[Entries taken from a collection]

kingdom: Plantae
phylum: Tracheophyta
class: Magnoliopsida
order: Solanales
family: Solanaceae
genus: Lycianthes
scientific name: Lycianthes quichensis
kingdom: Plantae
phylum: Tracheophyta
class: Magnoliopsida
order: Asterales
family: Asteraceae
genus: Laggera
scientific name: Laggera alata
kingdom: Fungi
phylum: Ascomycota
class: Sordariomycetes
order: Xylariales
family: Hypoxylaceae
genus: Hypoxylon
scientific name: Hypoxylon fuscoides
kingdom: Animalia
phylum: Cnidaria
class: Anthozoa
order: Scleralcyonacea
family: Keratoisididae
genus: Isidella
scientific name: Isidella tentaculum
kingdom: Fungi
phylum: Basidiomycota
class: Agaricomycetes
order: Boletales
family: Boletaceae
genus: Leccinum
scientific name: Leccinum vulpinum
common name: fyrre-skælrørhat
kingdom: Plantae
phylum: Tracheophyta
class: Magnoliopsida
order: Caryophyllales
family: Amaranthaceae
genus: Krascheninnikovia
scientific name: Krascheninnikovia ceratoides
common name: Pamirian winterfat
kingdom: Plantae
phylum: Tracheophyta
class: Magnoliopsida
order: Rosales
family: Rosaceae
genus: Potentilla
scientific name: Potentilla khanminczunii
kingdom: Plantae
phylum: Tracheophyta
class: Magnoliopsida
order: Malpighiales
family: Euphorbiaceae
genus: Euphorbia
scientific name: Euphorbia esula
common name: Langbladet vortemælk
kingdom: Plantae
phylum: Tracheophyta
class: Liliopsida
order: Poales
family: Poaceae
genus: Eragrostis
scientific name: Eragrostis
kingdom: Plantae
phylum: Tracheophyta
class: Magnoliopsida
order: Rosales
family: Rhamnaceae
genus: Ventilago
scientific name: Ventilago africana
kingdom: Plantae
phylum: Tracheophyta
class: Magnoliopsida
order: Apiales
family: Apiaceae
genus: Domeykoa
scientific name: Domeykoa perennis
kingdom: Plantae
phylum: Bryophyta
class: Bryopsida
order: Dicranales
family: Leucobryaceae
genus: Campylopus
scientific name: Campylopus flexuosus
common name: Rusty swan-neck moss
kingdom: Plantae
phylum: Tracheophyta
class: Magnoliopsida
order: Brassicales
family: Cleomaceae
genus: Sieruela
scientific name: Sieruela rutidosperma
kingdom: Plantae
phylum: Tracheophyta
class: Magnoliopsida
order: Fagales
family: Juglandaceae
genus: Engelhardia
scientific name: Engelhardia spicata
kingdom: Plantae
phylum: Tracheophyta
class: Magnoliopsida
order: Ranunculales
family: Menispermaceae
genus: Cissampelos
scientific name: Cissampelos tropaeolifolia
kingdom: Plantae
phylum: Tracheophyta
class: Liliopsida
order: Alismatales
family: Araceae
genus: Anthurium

Written request: Please rename the field "scientific name" to "taxon name" in every item above, keeping all other lines the same.

Worked solution:
kingdom: Plantae
phylum: Tracheophyta
class: Magnoliopsida
order: Solanales
family: Solanaceae
genus: Lycianthes
taxon name: Lycianthes quichensis
kingdom: Plantae
phylum: Tracheophyta
class: Magnoliopsida
order: Asterales
family: Asteraceae
genus: Laggera
taxon name: Laggera alata
kingdom: Fungi
phylum: Ascomycota
class: Sordariomycetes
order: Xylariales
family: Hypoxylaceae
genus: Hypoxylon
taxon name: Hypoxylon fuscoides
kingdom: Animalia
phylum: Cnidaria
class: Anthozoa
order: Scleralcyonacea
family: Keratoisididae
genus: Isidella
taxon name: Isidella tentaculum
kingdom: Fungi
phylum: Basidiomycota
class: Agaricomycetes
order: Boletales
family: Boletaceae
genus: Leccinum
taxon name: Leccinum vulpinum
common name: fyrre-skælrørhat
kingdom: Plantae
phylum: Tracheophyta
class: Magnoliopsida
order: Caryophyllales
family: Amaranthaceae
genus: Krascheninnikovia
taxon name: Krascheninnikovia ceratoides
common name: Pamirian winterfat
kingdom: Plantae
phylum: Tracheophyta
class: Magnoliopsida
order: Rosales
family: Rosaceae
genus: Potentilla
taxon name: Potentilla khanminczunii
kingdom: Plantae
phylum: Tracheophyta
class: Magnoliopsida
order: Malpighiales
family: Euphorbiaceae
genus: Euphorbia
taxon name: Euphorbia esula
common name: Langbladet vortemælk
kingdom: Plantae
phylum: Tracheophyta
class: Liliopsida
order: Poales
family: Poaceae
genus: Eragrostis
taxon name: Eragrostis
kingdom: Plantae
phylum: Tracheophyta
class: Magnoliopsida
order: Rosales
family: Rhamnaceae
genus: Ventilago
taxon name: Ventilago africana
kingdom: Plantae
phylum: Tracheophyta
class: Magnoliopsida
order: Apiales
family: Apiaceae
genus: Domeykoa
taxon name: Domeykoa perennis
kingdom: Plantae
phylum: Bryophyta
class: Bryopsida
order: Dicranales
family: Leucobryaceae
genus: Campylopus
taxon name: Campylopus flexuosus
common name: Rusty swan-neck moss
kingdom: Plantae
phylum: Tracheophyta
class: Magnoliopsida
order: Brassicales
family: Cleomaceae
genus: Sieruela
taxon name: Sieruela rutidosperma
kingdom: Plantae
phylum: Tracheophyta
class: Magnoliopsida
order: Fagales
family: Juglandaceae
genus: Engelhardia
taxon name: Engelhardia spicata
kingdom: Plantae
phylum: Tracheophyta
class: Magnoliopsida
order: Ranunculales
family: Menispermaceae
genus: Cissampelos
taxon name: Cissampelos tropaeolifolia
kingdom: Plantae
phylum: Tracheophyta
class: Liliopsida
order: Alismatales
family: Araceae
genus: Anthurium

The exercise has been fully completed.